> **EXCERPT TO READ**

begin

I know that a coder is able to connect to a wifi through code so my question is: Is there anything that will make it difficult to brute force a wifi password?

  • 2
    Depends on the auth method. Home routers use pre-shared key (PSK) which has no protection. An attacker can even capture the login packets and brute force the password offline. This is why you should have a long, complex password.
    – paj28
    Sep 23, 2015 at 5:04

3 Answers 3


What makes WiFi encryption harder to brute force?

First, a strong password, preferably not set to the router default. The best password is set using a cryptographically secure random number generator (CSRNG), to the full 63 ASCII or 64 Hex chars. You can also use WPA-802.1X mode, however, this requires a Authentication server, and therefore is generally used for large networks.

However, a password built from five and more words would be far easier to remember, without significantly compromising the security of the key.

Another issue is WiFi Protected Setup, specifically, the PIN method significantly reduces the entropy for an attacker. The PIN is a 8 digit number checked in two chunks. This reduces the entropy from around 50 bits (5 word password) to less than 15 bits (2 times a 4 digit PIN), a factor of more than 34 billion. Turn that off, and you'll be relatively safe.


Only the size of the key/passphrase, really. Given long enough, it's always possible. An access point could theoretically have some rate limiting built into it, which would help against authentication schemes that can't be attacked offline, but in practice the only solution is to use a long key/passphrase. You also need strong encryption, of course. (Do not use WEP; it's broken. Similarly, do not use any variant of MS-CHAP if using WPA-Enterprise.)

When discussing brute force attacks, it's important to consider the size of the search space (the collection of possible values). This is often discussed in terms of entropy, usually discussed in the base-2 logarithm of the number of possible values. For example, if there's about a billion (10^9) options, that's 30 bits of entropy (2^30 is roughly a billion). Compare this value with rate that your attacker can try guesses at; in general, it's probably worth assuming at least a thousand guesses per second for an online attack (though in practice home WiFi access points can't support that many).

end

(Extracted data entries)

begin

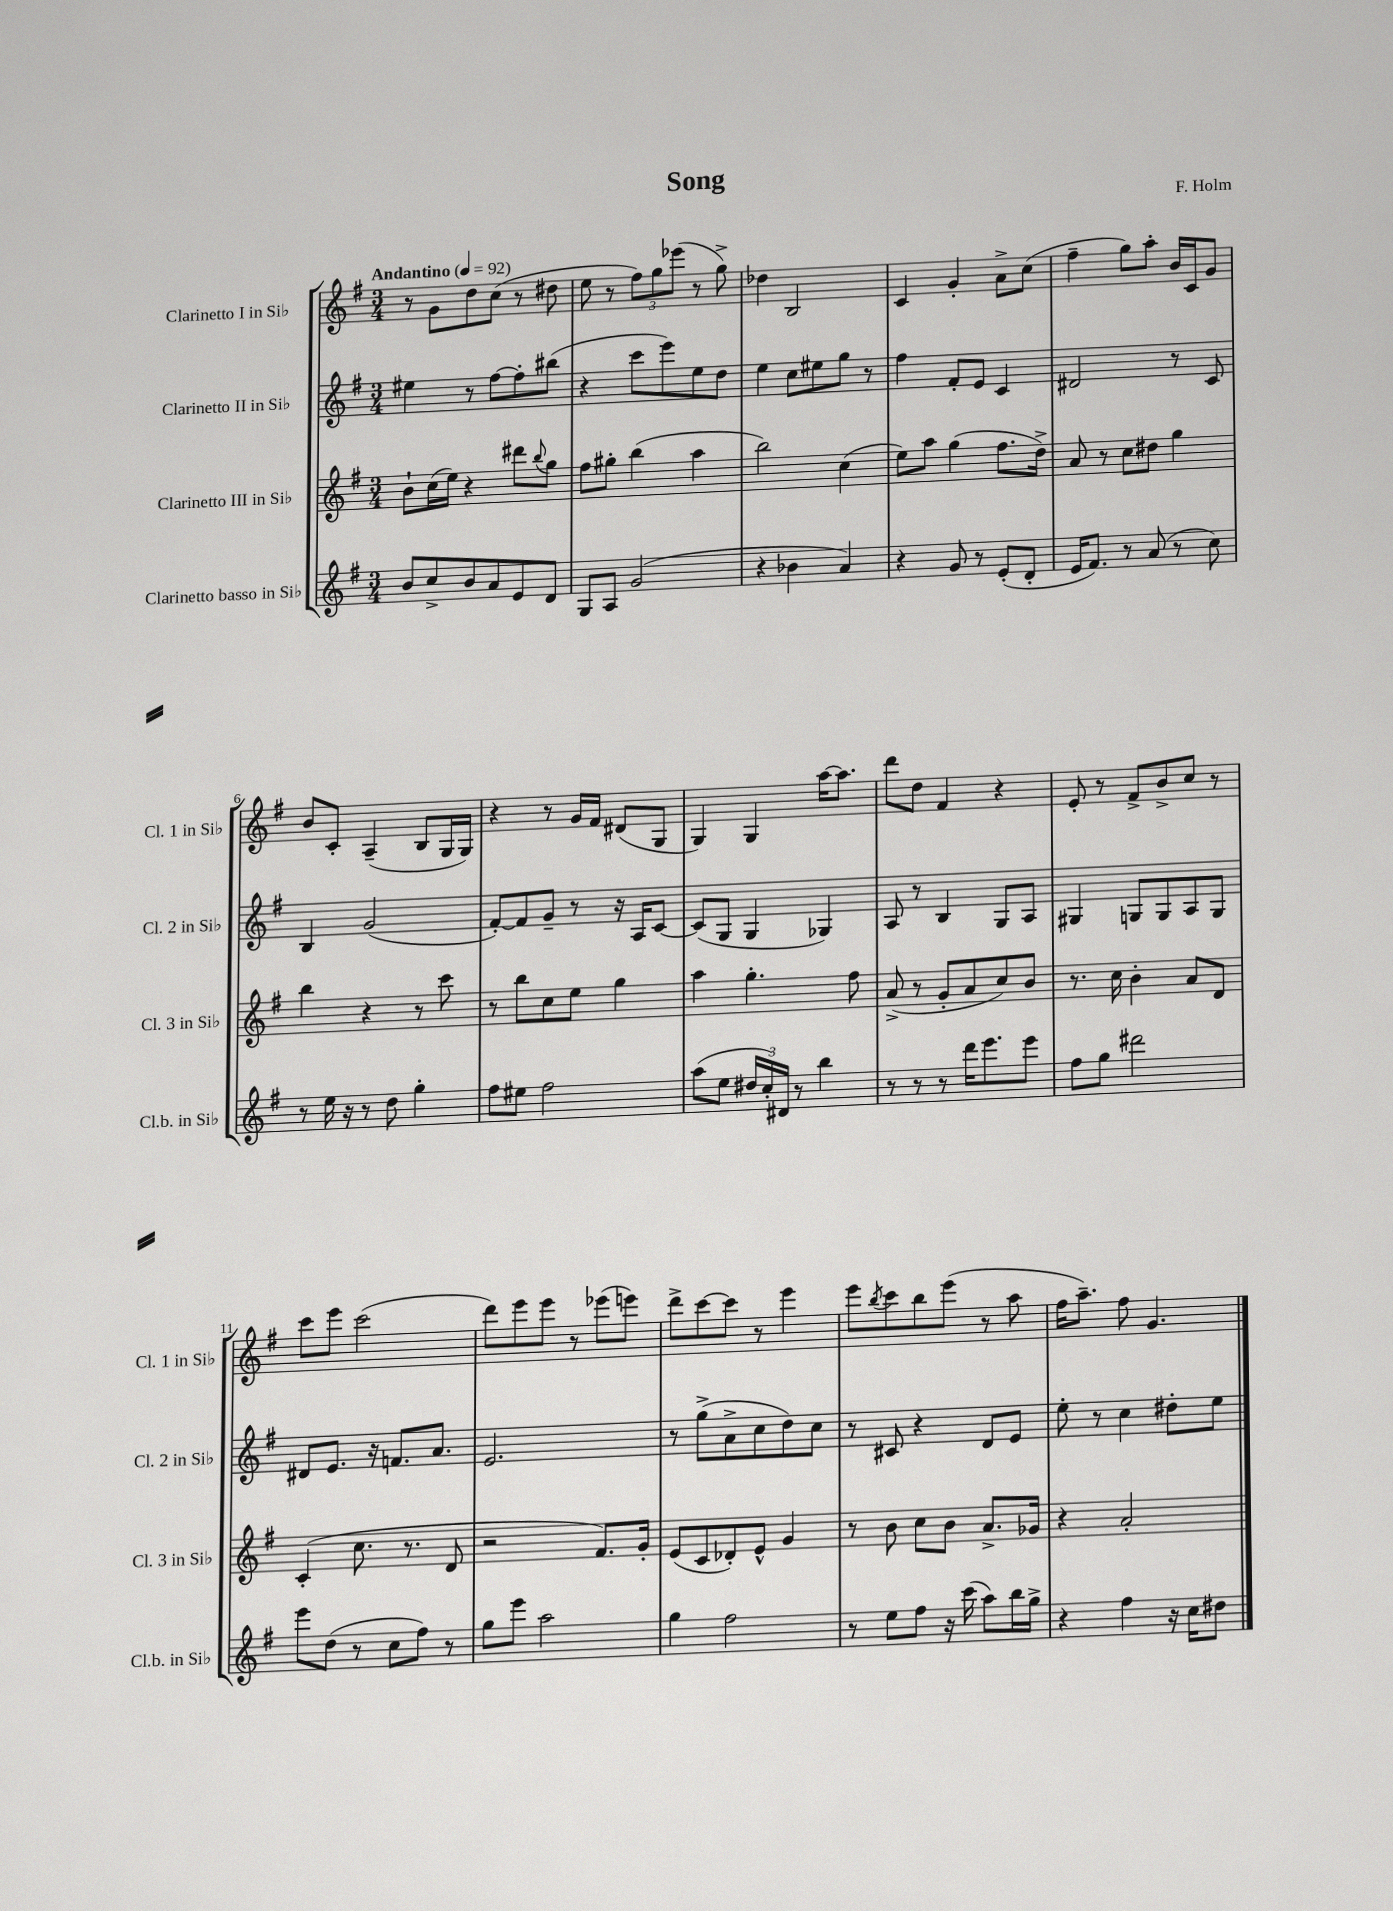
\header { title = "Song" composer = "F. Holm" }
<<
\new StaffGroup <<
\new Staff = "s0" \with { instrumentName = "Clarinetto I in Sib" shortInstrumentName = "Cl. 1 in Sib" } {
    \clef treble \key g \major \numericTimeSignature \time 3/4 \tempo "Andantino" 4 = 92
    r8 g'8 d''8 c''8( r8 dis''8 |
    e''8 r8 \tuplet 3/2 { fis''8) g''8 ees'''8( } r8 g''8->) |
    des''4 b2 |
    c'4 g'4-. a'8-> c''8( |
    fis''4-- g''8) a''8-. b'16 c'16 g'8 |
    b'8 c'8-. a4--( b8 g16 g16) |
    r4 r8 g'16 fis'16 dis'8( g8 |
    g4) g4 a''16~ a''8. |
    d'''8 d''8 fis'4 r4 |
    e'8-. r8 fis'8-> b'8-> c''8 r8 |
    c'''8 e'''8 c'''2( |
    d'''8) e'''8 e'''8 r8 ees'''8( e'''8) |
    d'''8-> c'''8~ c'''8 r8 e'''4 |
    e'''8 \acciaccatura { b''8 } c'''8 b''8 e'''8( r8 a''8 |
    fis''16 a''8.--) fis''8 g'4. \bar "|." |
}
\new Staff = "s1" \with { instrumentName = "Clarinetto II in Sib" shortInstrumentName = "Cl. 2 in Sib" } {
    \clef treble \key g \major \numericTimeSignature \time 3/4
    eis''4 r8 fis''8~ fis''8-. bis''8( |
    r4 c'''8 e'''8) e''8 d''8 |
    e''4 c''8 eis''8 g''8 r8 |
    fis''4 fis'8-. e'8 c'4 |
    dis'2 r8 c'8 |
    b4 g'2( |
    fis'8~-.) fis'8 g'8-- r8 r16 a16 c'8~ |
    c'8( g8 g4 ges4) |
    a8 r8 b4 g8 a8 |
    gis4 g8 g8 a8 g8 |
    dis'8 e'8. r16 f'8. a'8. |
    e'2. |
    r8 g''8->( a'8-> c''8 d''8) c''8 |
    r8 cis'8 r4 d'8 e'8 |
    e''8-. r8 c''4 dis''8-. e''8 \bar "|." |
}
\new Staff = "s2" \with { instrumentName = "Clarinetto III in Sib" shortInstrumentName = "Cl. 3 in Sib" } {
    \clef treble \key g \major \numericTimeSignature \time 3/4
    b'8-! c''16( e''16) r4 dis'''8 \appoggiatura { b''8 } g''8 |
    fis''8 gis''8-. b''4( a''4 |
    b''2) c''4( |
    e''8) a''8 g''4( fis''8. d''16->) |
    a'8 r8 c''8 dis''8 g''4 |
    b''4 r4 r8 c'''8 |
    r8 b''8 c''8 e''8 g''4 |
    a''4 g''4.-. fis''8 |
    a'8->( r8 g'8-. a'8 c''8) b'8 |
    r8. c''16 b'4-. a'8 d'8 |
    c'4-.( c''8. r8. d'8 |
    r2 fis'8.) g'16-. |
    e'8( c'8 des'8-.) e'8-^ g'4 |
    r8 b'8 c''8 b'8 a'8.-> ges'16 |
    r4 a'2-. \bar "|." |
}
\new Staff = "s3" \with { instrumentName = "Clarinetto basso in Sib" shortInstrumentName = "Cl.b. in Sib" } {
    \clef treble \key g \major \numericTimeSignature \time 3/4
    b'8 c''8-> b'8 a'8 e'8 d'8 |
    g8 a8 g'2( |
    r4 bes'4 a'4) |
    r4 g'8 r8 e'8-.( d'8-. |
    e'16 fis'8.) r8 a'8( r8 c''8) |
    r8 e''16 r16 r8 d''8 g''4-. |
    fis''8 eis''8 fis''2 |
    a''8( e''8 \tuplet 3/2 { dis''16 c''16-.) dis'16 } r8 b''4 |
    r8 r8 r8 d'''16 e'''8. e'''8 |
    fis''8 g''8 dis'''2 |
    e'''8 d''8( r8 c''8 fis''8) r8 |
    g''8 e'''8 a''2 |
    g''4 fis''2 |
    r8 e''8 fis''8 r16 c'''16( a''8) b''16 g''16-> |
    r4 fis''4 r16 c''16 dis''8 \bar "|." |
}
>>
>>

end

> **DIRECTIVES**
[a] Rewrite the paragraph of the WiFi password discussion that begins "Another issue is WiFi Protected Setup" as a concise bulleted list that keeps its main facts.
[b] Retype the lines of the records exactly, starting at the beginning of the records and continuing through the line containing "r4 r8 g'16 fis'16 dis'8( g8 |", with both ends included, and omit the pictures from your answer.

> **ANSWER SET**
[a]
- The PIN method of WiFi Protected Setup significantly reduces the entropy an attacker must overcome.
- The PIN is an 8-digit number that is checked in two chunks.
- This lowers the entropy from around 50 bits (a 5-word password) to less than 15 bits (2 times a 4-digit PIN), a factor of more than 34 billion.
- Turning this feature off leaves the network relatively safe.

[b]
\header { title = "Song" composer = "F. Holm" }
<<
\new StaffGroup <<
\new Staff = "s0" \with { instrumentName = "Clarinetto I in Sib" shortInstrumentName = "Cl. 1 in Sib" } {
    \clef treble \key g \major \numericTimeSignature \time 3/4 \tempo "Andantino" 4 = 92
    r8 g'8 d''8 c''8( r8 dis''8 |
    e''8 r8 \tuplet 3/2 { fis''8) g''8 ees'''8( } r8 g''8->) |
    des''4 b2 |
    c'4 g'4-. a'8-> c''8( |
    fis''4-- g''8) a''8-. b'16 c'16 g'8 |
    b'8 c'8-. a4--( b8 g16 g16) |
    r4 r8 g'16 fis'16 dis'8( g8 |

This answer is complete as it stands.